▸ Aim of the task
Omit every picture and return the rest of the data unaltered.

▸ Extracted material
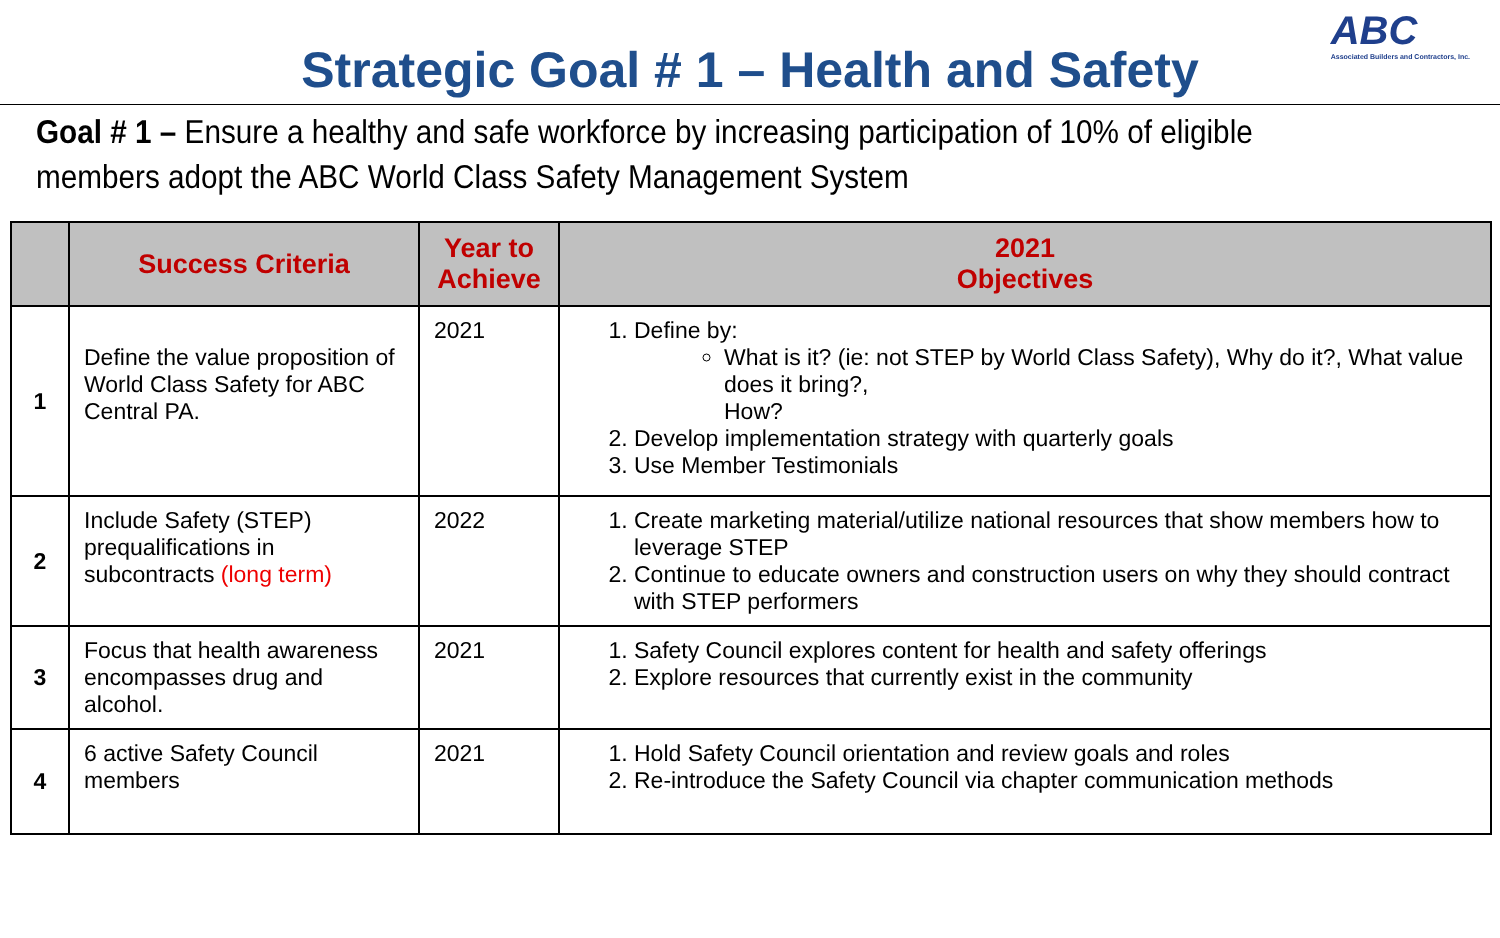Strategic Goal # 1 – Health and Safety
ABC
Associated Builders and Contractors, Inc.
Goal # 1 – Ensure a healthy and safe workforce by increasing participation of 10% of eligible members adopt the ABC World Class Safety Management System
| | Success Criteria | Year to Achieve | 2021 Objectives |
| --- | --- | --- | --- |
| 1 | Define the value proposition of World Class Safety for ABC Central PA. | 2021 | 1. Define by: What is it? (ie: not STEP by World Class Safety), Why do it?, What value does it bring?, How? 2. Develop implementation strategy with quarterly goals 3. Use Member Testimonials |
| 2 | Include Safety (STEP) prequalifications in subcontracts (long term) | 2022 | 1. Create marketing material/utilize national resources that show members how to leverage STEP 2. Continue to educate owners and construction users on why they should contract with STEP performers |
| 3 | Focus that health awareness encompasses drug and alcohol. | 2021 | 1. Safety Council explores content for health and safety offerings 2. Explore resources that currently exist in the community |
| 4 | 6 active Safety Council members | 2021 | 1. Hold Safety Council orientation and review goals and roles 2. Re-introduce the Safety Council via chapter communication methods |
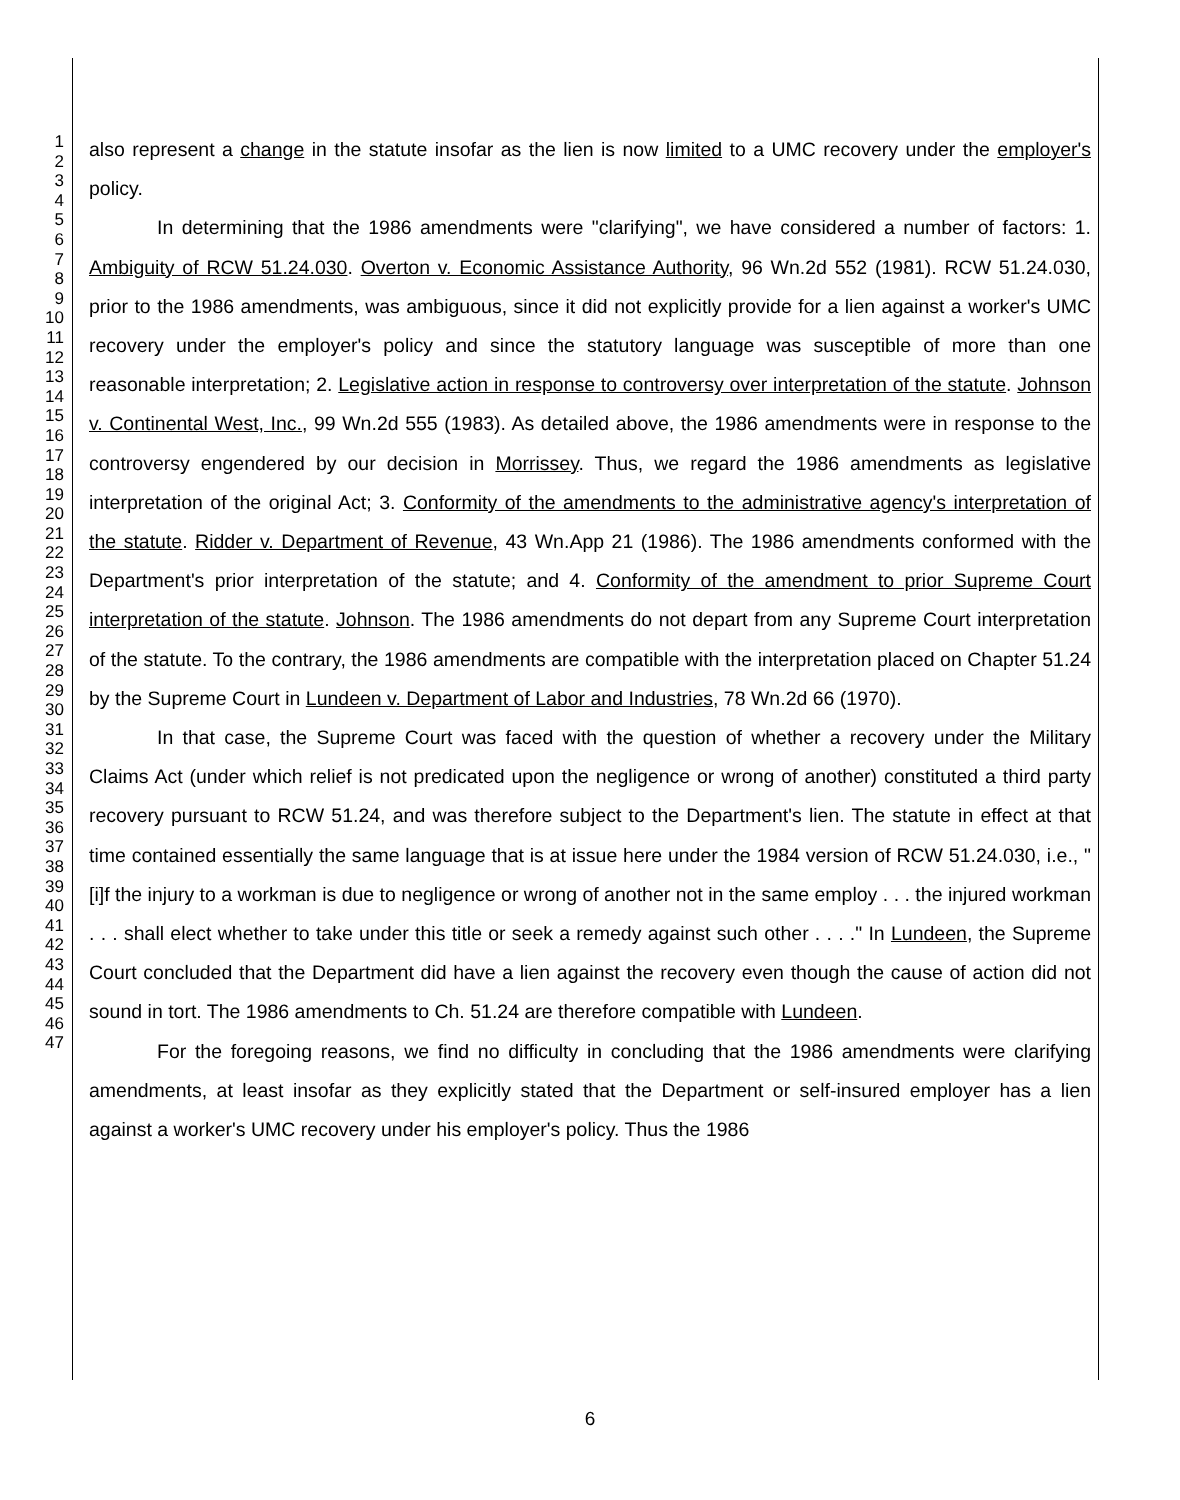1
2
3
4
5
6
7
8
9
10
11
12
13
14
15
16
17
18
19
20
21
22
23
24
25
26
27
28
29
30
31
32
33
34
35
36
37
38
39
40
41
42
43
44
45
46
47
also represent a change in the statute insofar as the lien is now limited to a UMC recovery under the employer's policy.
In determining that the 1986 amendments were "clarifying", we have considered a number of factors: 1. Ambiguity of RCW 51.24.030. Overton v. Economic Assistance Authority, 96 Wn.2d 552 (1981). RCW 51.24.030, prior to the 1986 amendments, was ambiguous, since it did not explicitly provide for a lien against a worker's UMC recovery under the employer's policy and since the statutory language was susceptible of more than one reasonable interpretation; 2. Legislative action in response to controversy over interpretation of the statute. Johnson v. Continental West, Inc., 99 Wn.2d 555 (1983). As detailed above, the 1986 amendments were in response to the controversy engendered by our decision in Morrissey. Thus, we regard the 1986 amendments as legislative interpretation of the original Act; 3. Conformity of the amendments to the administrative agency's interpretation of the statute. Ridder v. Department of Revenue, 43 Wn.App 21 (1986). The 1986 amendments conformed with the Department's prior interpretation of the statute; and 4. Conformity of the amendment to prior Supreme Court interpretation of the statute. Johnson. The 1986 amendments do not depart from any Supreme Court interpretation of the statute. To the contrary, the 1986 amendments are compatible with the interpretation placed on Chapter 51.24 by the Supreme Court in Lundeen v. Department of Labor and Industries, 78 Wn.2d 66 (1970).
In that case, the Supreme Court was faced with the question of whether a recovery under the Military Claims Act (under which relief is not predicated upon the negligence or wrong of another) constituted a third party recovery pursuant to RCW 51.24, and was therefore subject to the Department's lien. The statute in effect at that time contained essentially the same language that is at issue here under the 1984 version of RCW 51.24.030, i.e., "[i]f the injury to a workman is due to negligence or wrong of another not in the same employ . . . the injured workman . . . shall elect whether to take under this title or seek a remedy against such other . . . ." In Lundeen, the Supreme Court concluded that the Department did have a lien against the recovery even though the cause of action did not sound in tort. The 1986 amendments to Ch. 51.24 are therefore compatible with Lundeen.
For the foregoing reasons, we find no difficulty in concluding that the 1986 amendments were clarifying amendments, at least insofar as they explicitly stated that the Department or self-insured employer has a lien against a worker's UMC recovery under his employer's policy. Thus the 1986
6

▸ Expected output
Strategic Goal # 1 – Health and Safety
ABC
Associated Builders and Contractors, Inc.
Goal # 1 – Ensure a healthy and safe workforce by increasing participation of 10% of eligible members adopt the ABC World Class Safety Management System
| | Success Criteria | Year to Achieve | 2021 Objectives |
| --- | --- | --- | --- |
| 1 | Define the value proposition of World Class Safety for ABC Central PA. | 2021 | 1. Define by: What is it? (ie: not STEP by World Class Safety), Why do it?, What value does it bring?, How? 2. Develop implementation strategy with quarterly goals 3. Use Member Testimonials |
| 2 | Include Safety (STEP) prequalifications in subcontracts (long term) | 2022 | 1. Create marketing material/utilize national resources that show members how to leverage STEP 2. Continue to educate owners and construction users on why they should contract with STEP performers |
| 3 | Focus that health awareness encompasses drug and alcohol. | 2021 | 1. Safety Council explores content for health and safety offerings 2. Explore resources that currently exist in the community |
| 4 | 6 active Safety Council members | 2021 | 1. Hold Safety Council orientation and review goals and roles 2. Re-introduce the Safety Council via chapter communication methods |
1
2
3
4
5
6
7
8
9
10
11
12
13
14
15
16
17
18
19
20
21
22
23
24
25
26
27
28
29
30
31
32
33
34
35
36
37
38
39
40
41
42
43
44
45
46
47
also represent a change in the statute insofar as the lien is now limited to a UMC recovery under the employer's policy.
In determining that the 1986 amendments were "clarifying", we have considered a number of factors: 1. Ambiguity of RCW 51.24.030. Overton v. Economic Assistance Authority, 96 Wn.2d 552 (1981). RCW 51.24.030, prior to the 1986 amendments, was ambiguous, since it did not explicitly provide for a lien against a worker's UMC recovery under the employer's policy and since the statutory language was susceptible of more than one reasonable interpretation; 2. Legislative action in response to controversy over interpretation of the statute. Johnson v. Continental West, Inc., 99 Wn.2d 555 (1983). As detailed above, the 1986 amendments were in response to the controversy engendered by our decision in Morrissey. Thus, we regard the 1986 amendments as legislative interpretation of the original Act; 3. Conformity of the amendments to the administrative agency's interpretation of the statute. Ridder v. Department of Revenue, 43 Wn.App 21 (1986). The 1986 amendments conformed with the Department's prior interpretation of the statute; and 4. Conformity of the amendment to prior Supreme Court interpretation of the statute. Johnson. The 1986 amendments do not depart from any Supreme Court interpretation of the statute. To the contrary, the 1986 amendments are compatible with the interpretation placed on Chapter 51.24 by the Supreme Court in Lundeen v. Department of Labor and Industries, 78 Wn.2d 66 (1970).
In that case, the Supreme Court was faced with the question of whether a recovery under the Military Claims Act (under which relief is not predicated upon the negligence or wrong of another) constituted a third party recovery pursuant to RCW 51.24, and was therefore subject to the Department's lien. The statute in effect at that time contained essentially the same language that is at issue here under the 1984 version of RCW 51.24.030, i.e., "[i]f the injury to a workman is due to negligence or wrong of another not in the same employ . . . the injured workman . . . shall elect whether to take under this title or seek a remedy against such other . . . ." In Lundeen, the Supreme Court concluded that the Department did have a lien against the recovery even though the cause of action did not sound in tort. The 1986 amendments to Ch. 51.24 are therefore compatible with Lundeen.
For the foregoing reasons, we find no difficulty in concluding that the 1986 amendments were clarifying amendments, at least insofar as they explicitly stated that the Department or self-insured employer has a lien against a worker's UMC recovery under his employer's policy. Thus the 1986
6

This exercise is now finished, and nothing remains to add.